_Exercise goal_
Repeat the records below line by line, exactly, finishing on the line that contains "39: (134, 64)".

_Task input_

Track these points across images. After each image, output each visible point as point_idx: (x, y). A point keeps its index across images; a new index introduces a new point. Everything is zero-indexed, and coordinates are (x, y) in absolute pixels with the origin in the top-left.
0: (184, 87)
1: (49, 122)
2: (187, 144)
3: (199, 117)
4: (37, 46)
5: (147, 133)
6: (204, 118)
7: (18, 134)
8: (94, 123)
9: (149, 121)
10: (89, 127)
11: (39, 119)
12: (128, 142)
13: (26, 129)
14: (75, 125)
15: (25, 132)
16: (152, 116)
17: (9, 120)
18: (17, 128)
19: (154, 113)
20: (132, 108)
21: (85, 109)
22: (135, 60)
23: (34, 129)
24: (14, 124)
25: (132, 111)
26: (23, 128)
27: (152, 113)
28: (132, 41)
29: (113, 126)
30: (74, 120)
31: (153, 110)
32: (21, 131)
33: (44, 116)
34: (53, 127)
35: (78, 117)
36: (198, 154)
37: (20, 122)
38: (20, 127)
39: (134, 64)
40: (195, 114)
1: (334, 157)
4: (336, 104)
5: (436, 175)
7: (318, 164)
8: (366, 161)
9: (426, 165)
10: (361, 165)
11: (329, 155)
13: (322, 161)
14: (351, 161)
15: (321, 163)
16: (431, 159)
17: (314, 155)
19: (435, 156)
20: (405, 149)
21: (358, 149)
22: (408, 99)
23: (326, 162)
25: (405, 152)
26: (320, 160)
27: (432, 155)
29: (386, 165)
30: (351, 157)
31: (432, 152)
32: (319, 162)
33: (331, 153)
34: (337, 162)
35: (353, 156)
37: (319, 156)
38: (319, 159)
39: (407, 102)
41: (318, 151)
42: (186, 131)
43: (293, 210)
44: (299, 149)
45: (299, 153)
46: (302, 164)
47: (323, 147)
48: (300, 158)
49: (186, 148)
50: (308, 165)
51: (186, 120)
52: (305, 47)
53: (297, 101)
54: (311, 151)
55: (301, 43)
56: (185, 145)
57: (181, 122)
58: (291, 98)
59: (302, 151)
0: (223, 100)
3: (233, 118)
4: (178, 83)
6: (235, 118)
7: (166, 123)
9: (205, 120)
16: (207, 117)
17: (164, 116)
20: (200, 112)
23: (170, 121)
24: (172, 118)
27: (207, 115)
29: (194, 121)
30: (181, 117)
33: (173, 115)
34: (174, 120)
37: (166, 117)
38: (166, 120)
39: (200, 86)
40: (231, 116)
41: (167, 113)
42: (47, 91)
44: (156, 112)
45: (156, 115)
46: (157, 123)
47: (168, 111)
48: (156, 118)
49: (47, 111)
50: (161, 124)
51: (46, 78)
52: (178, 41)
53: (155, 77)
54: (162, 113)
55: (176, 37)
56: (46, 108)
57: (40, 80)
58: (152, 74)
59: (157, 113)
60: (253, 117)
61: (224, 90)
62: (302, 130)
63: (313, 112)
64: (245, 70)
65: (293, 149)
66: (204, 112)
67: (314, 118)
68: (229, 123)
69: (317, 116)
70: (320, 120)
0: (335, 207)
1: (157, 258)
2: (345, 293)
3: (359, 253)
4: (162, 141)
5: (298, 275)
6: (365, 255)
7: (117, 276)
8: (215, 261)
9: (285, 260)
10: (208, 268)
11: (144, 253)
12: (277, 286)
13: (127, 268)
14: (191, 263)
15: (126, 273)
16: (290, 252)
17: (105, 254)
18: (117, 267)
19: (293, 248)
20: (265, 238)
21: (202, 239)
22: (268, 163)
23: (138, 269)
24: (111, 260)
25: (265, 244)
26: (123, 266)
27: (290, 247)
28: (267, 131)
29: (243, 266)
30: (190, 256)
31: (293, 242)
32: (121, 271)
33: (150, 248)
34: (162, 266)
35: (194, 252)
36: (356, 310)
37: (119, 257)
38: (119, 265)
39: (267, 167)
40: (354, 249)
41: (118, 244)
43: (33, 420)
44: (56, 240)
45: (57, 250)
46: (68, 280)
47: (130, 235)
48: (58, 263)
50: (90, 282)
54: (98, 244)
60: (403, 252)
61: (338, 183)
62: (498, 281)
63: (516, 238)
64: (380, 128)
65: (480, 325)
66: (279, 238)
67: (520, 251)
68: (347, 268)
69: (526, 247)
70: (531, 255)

_Completed exercise_
Track these points across images. After each image, output each visible point as point_idx: (x, y). A point keeps its index across images; a new index introduces a new point. Everything is zero-indexed, and coordinates are (x, y) in absolute pixels with the origin in the top-left.
0: (184, 87)
1: (49, 122)
2: (187, 144)
3: (199, 117)
4: (37, 46)
5: (147, 133)
6: (204, 118)
7: (18, 134)
8: (94, 123)
9: (149, 121)
10: (89, 127)
11: (39, 119)
12: (128, 142)
13: (26, 129)
14: (75, 125)
15: (25, 132)
16: (152, 116)
17: (9, 120)
18: (17, 128)
19: (154, 113)
20: (132, 108)
21: (85, 109)
22: (135, 60)
23: (34, 129)
24: (14, 124)
25: (132, 111)
26: (23, 128)
27: (152, 113)
28: (132, 41)
29: (113, 126)
30: (74, 120)
31: (153, 110)
32: (21, 131)
33: (44, 116)
34: (53, 127)
35: (78, 117)
36: (198, 154)
37: (20, 122)
38: (20, 127)
39: (134, 64)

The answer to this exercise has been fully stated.